EXERCISE INPUTS:
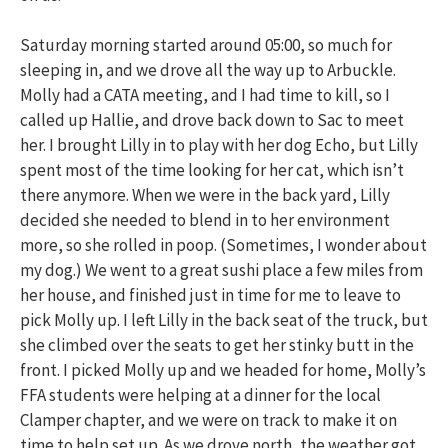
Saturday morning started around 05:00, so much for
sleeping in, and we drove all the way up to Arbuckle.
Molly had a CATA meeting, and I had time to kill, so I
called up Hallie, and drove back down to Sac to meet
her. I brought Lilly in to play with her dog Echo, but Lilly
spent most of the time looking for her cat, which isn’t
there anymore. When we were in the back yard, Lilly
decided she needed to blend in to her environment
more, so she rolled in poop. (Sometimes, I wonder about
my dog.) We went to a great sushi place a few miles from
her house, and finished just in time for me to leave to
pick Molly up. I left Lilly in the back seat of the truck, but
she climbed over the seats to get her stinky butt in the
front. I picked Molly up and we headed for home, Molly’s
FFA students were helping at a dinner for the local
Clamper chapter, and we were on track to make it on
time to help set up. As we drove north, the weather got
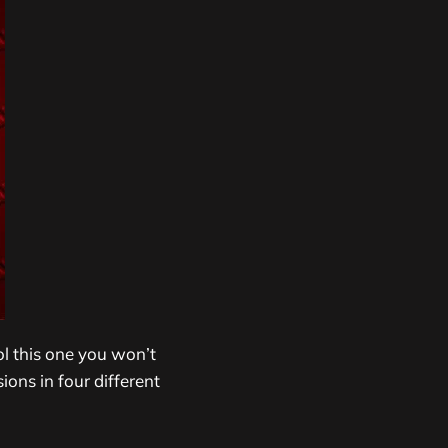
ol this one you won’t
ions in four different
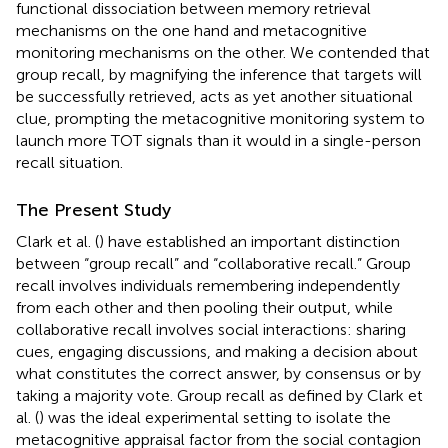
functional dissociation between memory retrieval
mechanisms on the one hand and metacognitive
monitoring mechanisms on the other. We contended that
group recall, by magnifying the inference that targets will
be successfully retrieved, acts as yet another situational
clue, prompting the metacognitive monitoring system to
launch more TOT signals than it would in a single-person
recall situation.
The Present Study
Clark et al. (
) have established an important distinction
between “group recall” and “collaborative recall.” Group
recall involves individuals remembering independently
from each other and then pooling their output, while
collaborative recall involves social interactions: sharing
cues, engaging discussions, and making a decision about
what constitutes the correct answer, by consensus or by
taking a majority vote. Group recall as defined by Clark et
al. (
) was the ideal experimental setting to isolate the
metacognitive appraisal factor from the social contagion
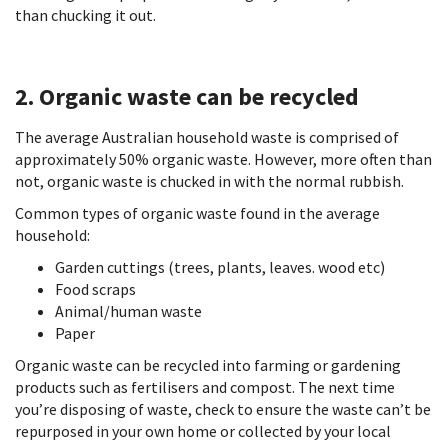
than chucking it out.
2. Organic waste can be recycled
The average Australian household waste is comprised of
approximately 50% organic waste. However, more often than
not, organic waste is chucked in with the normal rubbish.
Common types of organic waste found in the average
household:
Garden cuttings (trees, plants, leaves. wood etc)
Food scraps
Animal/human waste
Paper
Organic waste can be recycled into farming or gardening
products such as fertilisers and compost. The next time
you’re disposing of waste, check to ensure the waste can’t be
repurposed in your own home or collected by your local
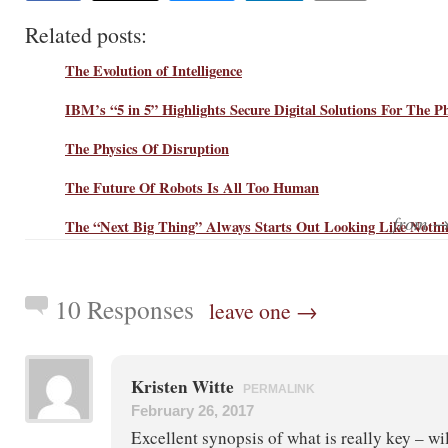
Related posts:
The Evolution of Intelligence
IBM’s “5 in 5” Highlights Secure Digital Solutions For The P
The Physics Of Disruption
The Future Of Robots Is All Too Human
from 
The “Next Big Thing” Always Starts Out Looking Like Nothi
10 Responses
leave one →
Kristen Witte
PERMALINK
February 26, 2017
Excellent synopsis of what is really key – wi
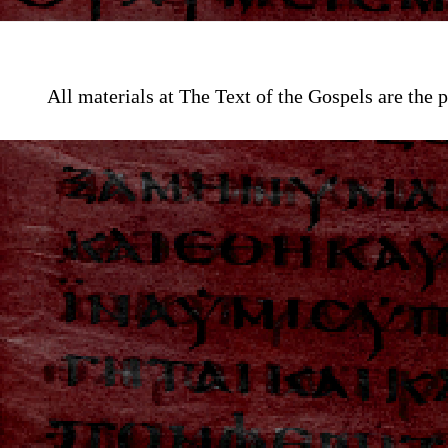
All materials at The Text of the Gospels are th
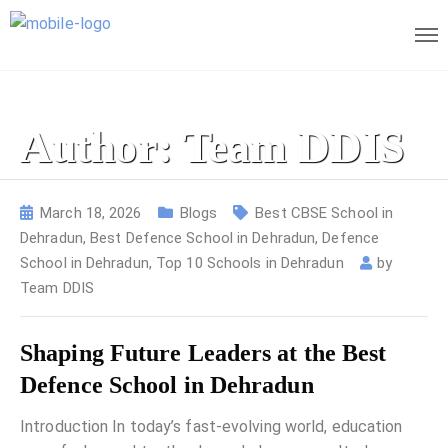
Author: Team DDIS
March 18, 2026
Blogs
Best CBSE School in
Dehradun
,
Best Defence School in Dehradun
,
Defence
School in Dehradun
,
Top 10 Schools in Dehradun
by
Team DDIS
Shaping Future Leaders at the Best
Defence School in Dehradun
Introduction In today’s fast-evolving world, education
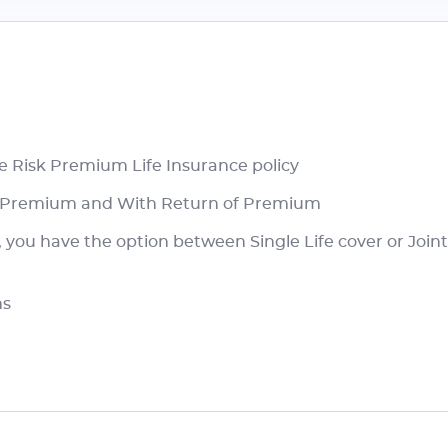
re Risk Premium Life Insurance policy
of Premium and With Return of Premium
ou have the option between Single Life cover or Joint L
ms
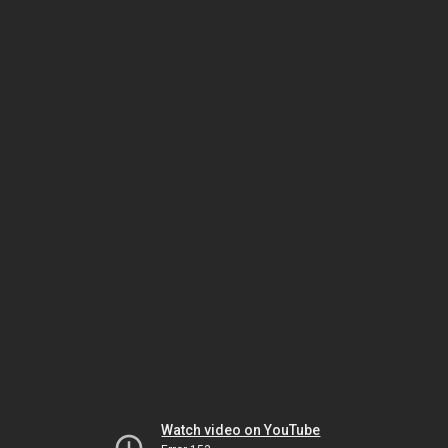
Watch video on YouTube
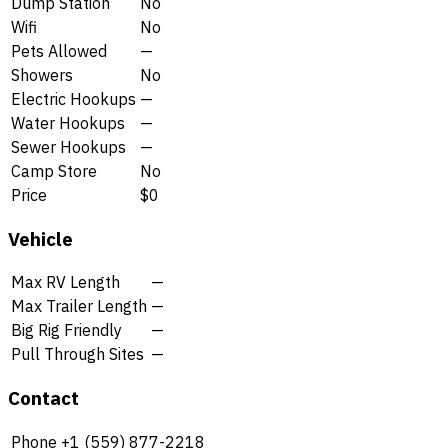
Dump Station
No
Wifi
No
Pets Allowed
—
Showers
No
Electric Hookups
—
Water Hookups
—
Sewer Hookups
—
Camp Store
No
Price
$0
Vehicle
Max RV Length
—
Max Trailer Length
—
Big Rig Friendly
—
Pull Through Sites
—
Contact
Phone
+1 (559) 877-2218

WHAT IS NEEDED: Format every line of text from all the items above as a numbered list, skipping any blank lines. Leave the pictures out of your answer.

TASK RESULT:
1. Saturday morning started around 05:00, so much for
2. sleeping in, and we drove all the way up to Arbuckle.
3. Molly had a CATA meeting, and I had time to kill, so I
4. called up Hallie, and drove back down to Sac to meet
5. her. I brought Lilly in to play with her dog Echo, but Lilly
6. spent most of the time looking for her cat, which isn’t
7. there anymore. When we were in the back yard, Lilly
8. decided she needed to blend in to her environment
9. more, so she rolled in poop. (Sometimes, I wonder about
10. my dog.) We went to a great sushi place a few miles from
11. her house, and finished just in time for me to leave to
12. pick Molly up. I left Lilly in the back seat of the truck, but
13. she climbed over the seats to get her stinky butt in the
14. front. I picked Molly up and we headed for home, Molly’s
15. FFA students were helping at a dinner for the local
16. Clamper chapter, and we were on track to make it on
17. time to help set up. As we drove north, the weather got
18. ol this one you won’t
19. ions in four different
20. functional dissociation between memory retrieval
21. mechanisms on the one hand and metacognitive
22. monitoring mechanisms on the other. We contended that
23. group recall, by magnifying the inference that targets will
24. be successfully retrieved, acts as yet another situational
25. clue, prompting the metacognitive monitoring system to
26. launch more TOT signals than it would in a single-person
27. recall situation.
28. The Present Study
29. Clark et al. (
30. ) have established an important distinction
31. between “group recall” and “collaborative recall.” Group
32. recall involves individuals remembering independently
33. from each other and then pooling their output, while
34. collaborative recall involves social interactions: sharing
35. cues, engaging discussions, and making a decision about
36. what constitutes the correct answer, by consensus or by
37. taking a majority vote. Group recall as defined by Clark et
38. al. (
39. ) was the ideal experimental setting to isolate the
40. metacognitive appraisal factor from the social contagion
41. than chucking it out.
42. 2. Organic waste can be recycled
43. The average Australian household waste is comprised of
44. approximately 50% organic waste. However, more often than
45. not, organic waste is chucked in with the normal rubbish.
46. Common types of organic waste found in the average
47. household:
48. Garden cuttings (trees, plants, leaves. wood etc)
49. Food scraps
50. Animal/human waste
51. Paper
52. Organic waste can be recycled into farming or gardening
53. products such as fertilisers and compost. The next time
54. you’re disposing of waste, check to ensure the waste can’t be
55. repurposed in your own home or collected by your local
56. Related posts:
57. The Evolution of Intelligence
58. IBM’s “5 in 5” Highlights Secure Digital Solutions For The P
59. The Physics Of Disruption
60. The Future Of Robots Is All Too Human
61. from 
62. The “Next Big Thing” Always Starts Out Looking Like Nothi
63. 10 Responses
64. leave one →
65. Kristen Witte
66. PERMALINK
67. February 26, 2017
68. Excellent synopsis of what is really key – wi
69. All materials at The Text of the Gospels are th
70. Author: Team DDIS
71. March 18, 2026
72. Blogs
73. Best CBSE School in
74. Dehradun
75. ,
76. Best Defence School in Dehradun
77. ,
78. Defence
79. School in Dehradun
80. ,
81. Top 10 Schools in Dehradun
82. by
83. Team DDIS
84. Shaping Future Leaders at the Best
85. Defence School in Dehradun
86. Introduction In today’s fast-evolving world, education
87. re Risk Premium Life Insurance policy
88. of Premium and With Return of Premium
89. ou have the option between Single Life cover or Joint L
90. ms
91. Watch video on YouTube
92. Dump Station
93. No
94. Wifi
95. No
96. Pets Allowed
97. —
98. Showers
99. No
100. Electric Hookups
101. —
102. Water Hookups
103. —
104. Sewer Hookups
105. —
106. Camp Store
107. No
108. Price
109. $0
110. Vehicle
111. Max RV Length
112. —
113. Max Trailer Length
114. —
115. Big Rig Friendly
116. —
117. Pull Through Sites
118. —
119. Contact
120. Phone
121. +1 (559) 877-2218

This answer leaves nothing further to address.